Jeder von uns ist hier, weil zwei Menschen Sex hatten. Wir sind sexuelle Wesen. Wir wollen Sex, und wir wollen anderen dabei zusehen. Das ist die Basis der Menschheit, es zieht uns zum Sex! Schon in den Höhlen gab es Zeichnungen von Menschen beim Liebesakt. In der Geschichte wurde Pornografie mal gefeiert, dann wieder verbannt. Meistens war es eine kleine Gruppe privilegierter weißer Männer, die Zugang zu Pornos hatte. In den Sechzigern und Siebzigern entstand ein eigener Filmzweig. Die Filme der Siebziger waren viel mehr auf Augenhöhe zwischen Männern und Frauen als die seit den Neunzigern. "Deep Throat" mit Linda Lovelace etwa, das waren weiblichere Körper, die hatten noch Haare, und es ging mehr um die sexuelle Befreiung.


Was lief danach schief?

Erst kam die Video-Revolution, man hörte auf, Pornos auf Film zu drehen. Es gab billige Kameras, einen VHS-Spieler in jedem Haus. Da konnte man Pornos auf der Couch konsumieren. Die Menschen wollten mehr, die Pornoindustrie lieferte mehr – und achtete immer weniger auf Qualität. Dann kam das Internet, die Menschen kauften online mit ihren Kreditkarten. Das kurbelte das Geschäft weiter an, wie bei einer Wurstfabrik. Inzwischen kann jeder Filme machen. Oft sind es Strip-Club-Besitzer, die sagen: Hey, wir haben hier die Mädchen, lasst uns eine Kamera kaufen und einen Porno drehen, ihn im Netz hochladen und Kohle machen. Da geht es um Titten. Ärsche, Autos, Drinks.

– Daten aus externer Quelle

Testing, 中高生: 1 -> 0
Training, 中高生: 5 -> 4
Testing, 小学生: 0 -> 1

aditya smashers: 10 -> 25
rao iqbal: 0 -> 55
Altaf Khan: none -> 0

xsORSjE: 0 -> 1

Was schätzen die Männer an Ihrem feministischen Porno? Dass sie darin nicht immer nur als Deckhengste präsentiert werden?

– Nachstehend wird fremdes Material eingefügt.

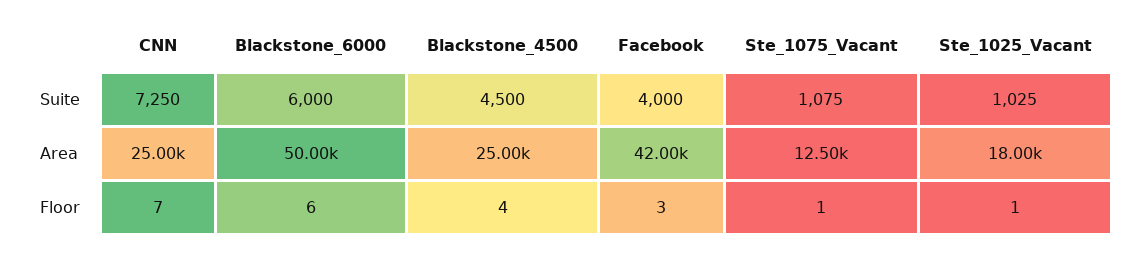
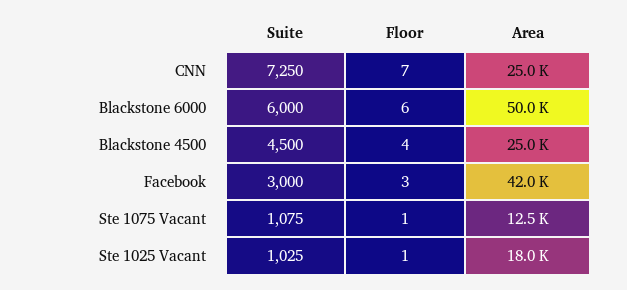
Facebook, Suite: 4000 -> 3000

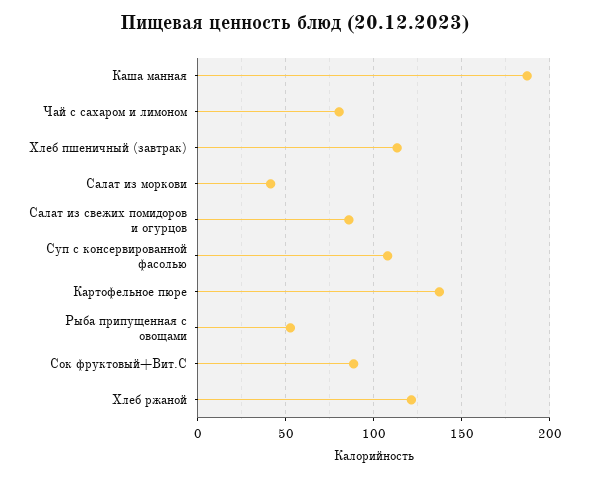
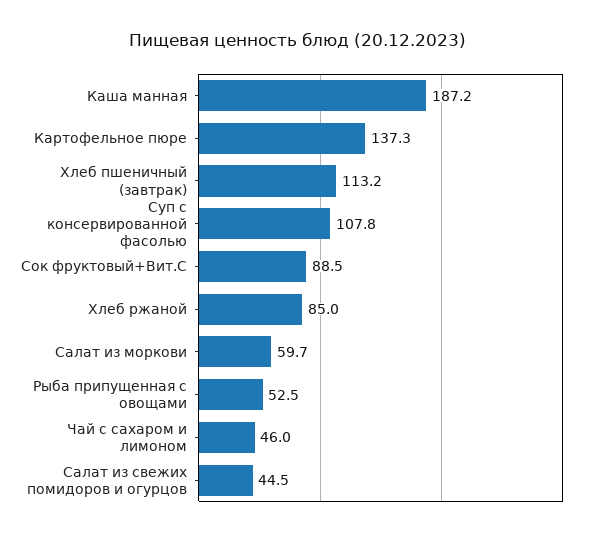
Чай с сахаром и лимоном: 80 -> 46
Салат из моркови: 40 -> 59.7
Салат из свежих помидоров и огурцов: 85 -> 44.5
Хлеб ржаной: 120 -> 85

Auf Events kommen oft Männer zu mir und sagen: "Danke, ich habe zum ersten Mal einen Film mit meiner Frau zusammen gucken können – und sie mochte es!" Frauen schauen häufig allein, aber Männer teilen die Erfahrung gern, und einige suchen dabei auch nach einer Art sexueller Erweckung.

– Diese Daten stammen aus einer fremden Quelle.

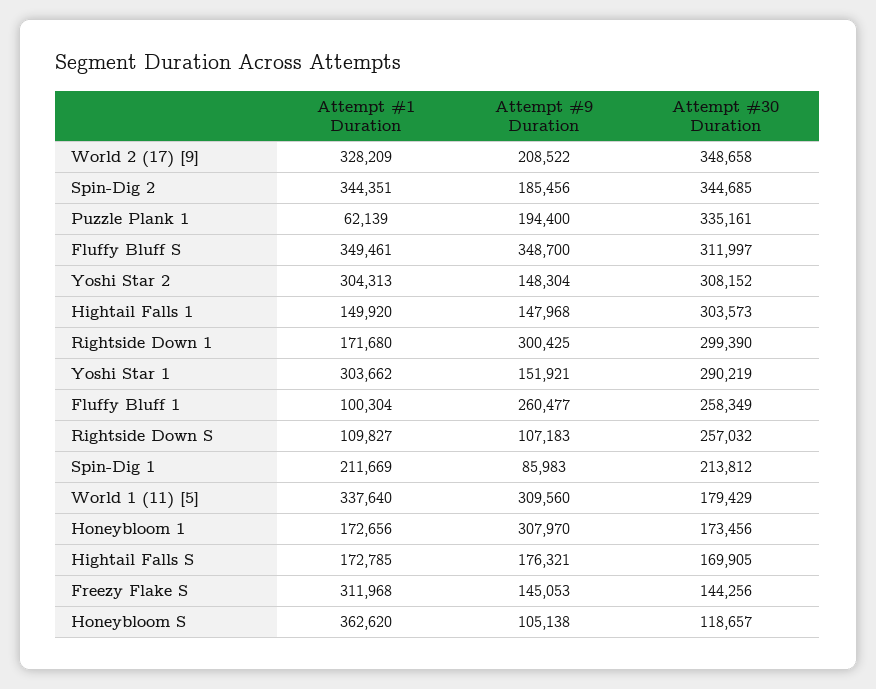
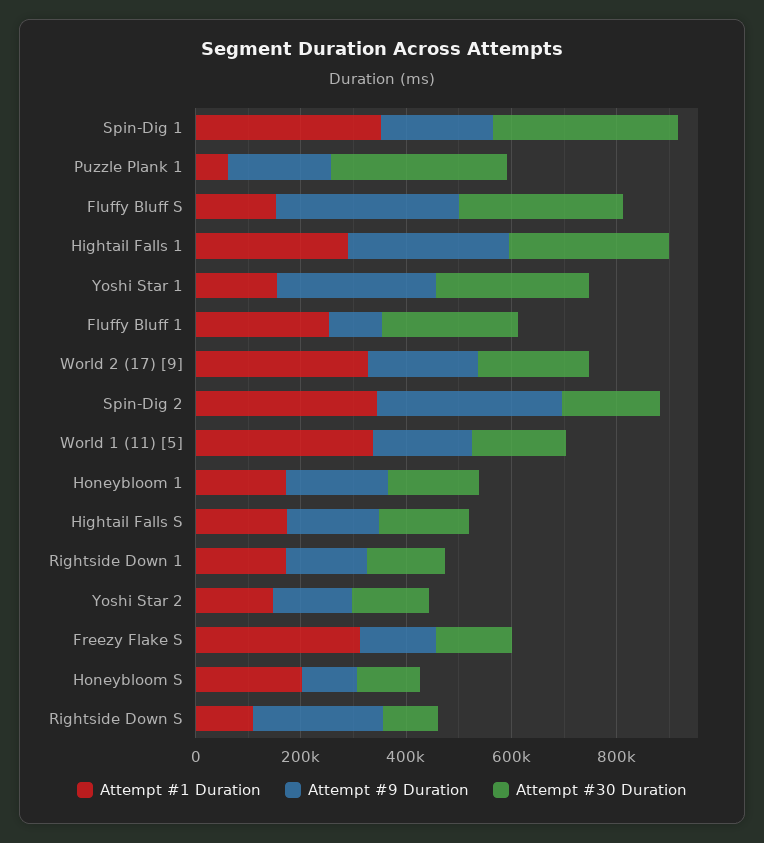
Attempt #30 Duration, World 2 (17) [9]: 348658 -> 200000
Attempt #9 Duration, Spin-Dig 2: 185456 -> 350000
Attempt #30 Duration, Spin-Dig 2: 344685 -> 200000
Attempt #1 Duration, Fluffy Bluff S: 349461 -> 150000
Attempt #1 Duration, Yoshi Star 2: 304313 -> 150000
Attempt #30 Duration, Yoshi Star 2: 308152 -> 150000
Attempt #1 Duration, Hightail Falls 1: 149920 -> 300000
Attempt #9 Duration, Hightail Falls 1: 147968 -> 300000
Attempt #9 Duration, Rightside Down 1: 300425 -> 150000
Attempt #30 Duration, Rightside Down 1: 299390 -> 150000
Attempt #1 Duration, Yoshi Star 1: 303662 -> 150000
Attempt #9 Duration, Yoshi Star 1: 151921 -> 300000
Attempt #1 Duration, Fluffy Bluff 1: 100304 -> 250000
Attempt #9 Duration, Fluffy Bluff 1: 260477 -> 100000
Attempt #9 Duration, Rightside Down S: 107183 -> 250000
Attempt #30 Duration, Rightside Down S: 257032 -> 100000
Attempt #1 Duration, Spin-Dig 1: 211669 -> 350000
Attempt #9 Duration, Spin-Dig 1: 85983 -> 200000
Attempt #30 Duration, Spin-Dig 1: 213812 -> 350000
Attempt #9 Duration, World 1 (11) [5]: 309560 -> 200000
Attempt #9 Duration, Honeybloom 1: 307970 -> 200000
Attempt #1 Duration, Honeybloom S: 362620 -> 200000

Klingt nach Sexualunterricht.

Zumindest können Männer in meinen Filmen eine Menge über die Lust der Frauen lernen. Ein konventioneller Porno verrät ihnen rein gar nichts über Frauen. Höchstens, dass sie nichts weiter machen müssen, als steif zu werden, dann wird die Frau automatisch auf sie draufspringen und unter größtem Geschrei zum Höhepunkt kommen. Entspricht nicht ganz der Realität, oder? In meinen Filmen werden sie Frauen sehen, die sich auch selbst berühren, weil es das Normalste der Welt ist. Die wenigsten kommen durch Penetration zum Orgasmus, sondern durch Stimulation. Männer können lernen, dass es um viel mehr geht als um stumpfe Performance.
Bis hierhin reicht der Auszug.